(JAMAICA OBSERVER) – Shanique Myrie, the Jamaican woman who claimed she was finger-raped by Barbados immigration and security officials and then thrown out of the Caribbean country, was yesterday granted leave by the Caribbean Court of Justice (CCJ) to take her case to a full sitting of the court in a landmark case against Barbados.
Myrie’s case was taken to the CCJ following allegations that on March 14 last year she was subjected to a dehumanising cavity search, bad-mouthed, locked up in a cold, filthy room before being kicked out of the country the following day by Barbados security and immigration officials.
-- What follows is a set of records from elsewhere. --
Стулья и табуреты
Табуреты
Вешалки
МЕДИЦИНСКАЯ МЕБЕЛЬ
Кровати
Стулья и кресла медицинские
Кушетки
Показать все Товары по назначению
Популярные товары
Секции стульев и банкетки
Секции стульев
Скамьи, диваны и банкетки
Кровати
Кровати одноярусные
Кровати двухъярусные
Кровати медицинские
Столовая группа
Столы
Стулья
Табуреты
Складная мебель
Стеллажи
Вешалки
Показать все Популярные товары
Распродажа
The case, which is the first from Jamaica to be brought before the CCJ, is expected to be carefully watched by Jamaican legislators, who have for years been divided over whether or not the country should give up the London-based Privy Council as its final court and embrace the CCJ.
At the same time, it could help to change immigration procedures by Barbados, which has for years been accused of the bad treatment of Jamaican and Guyanese nationals especially, raising doubts about whether there is free movement within the Caribbean Community.
Myrie, whose plight was brought to public attention by the Jamaica Observer on March 24, 2012, was yesterday represented by attorneys Michelle Brown and Marc Ramsay.
The Court, which is sitting in Barbados, ruled yesterday that Myrie had made out an arguable case concerning the rights she claimed were breached. She claimed that Barbados denied her right of entry, discriminated against her because she was Jamaican, and breached a number of her fundamental human rights.
When news of Myrie’s ordeal broke, the Barbados Government flatly denied them and accused Myrie of concocting the story. The Barbadian Government also contended that Myrie did not have an arguable case and that they would vigorously defend any claims brought by her in this matter.
However, at yesterday’s sitting of the CCJ, Barbados, after hearing the submissions of lead counsel Michelle Brown, conceded, minutes into their rebuttal that Myrie had in fact made out an arguable case.
The CCJ then ruled that Myrie had fulfilled the requirements of Article 222 of the Revised Treaty of Chaguaramas, that she was the direct recipient of rights under the revised treaty, that she had suffered prejudice in the enjoyment of those rights and, that it was in the interest of justice that the matter proceed to a full hearing of the Court.
The Court also ruled that the Barbadian Government should bear the costs of the application.
Myrie’s legal team now has three weeks to file her originating application which will signal the start of the trial phase of the proceedings.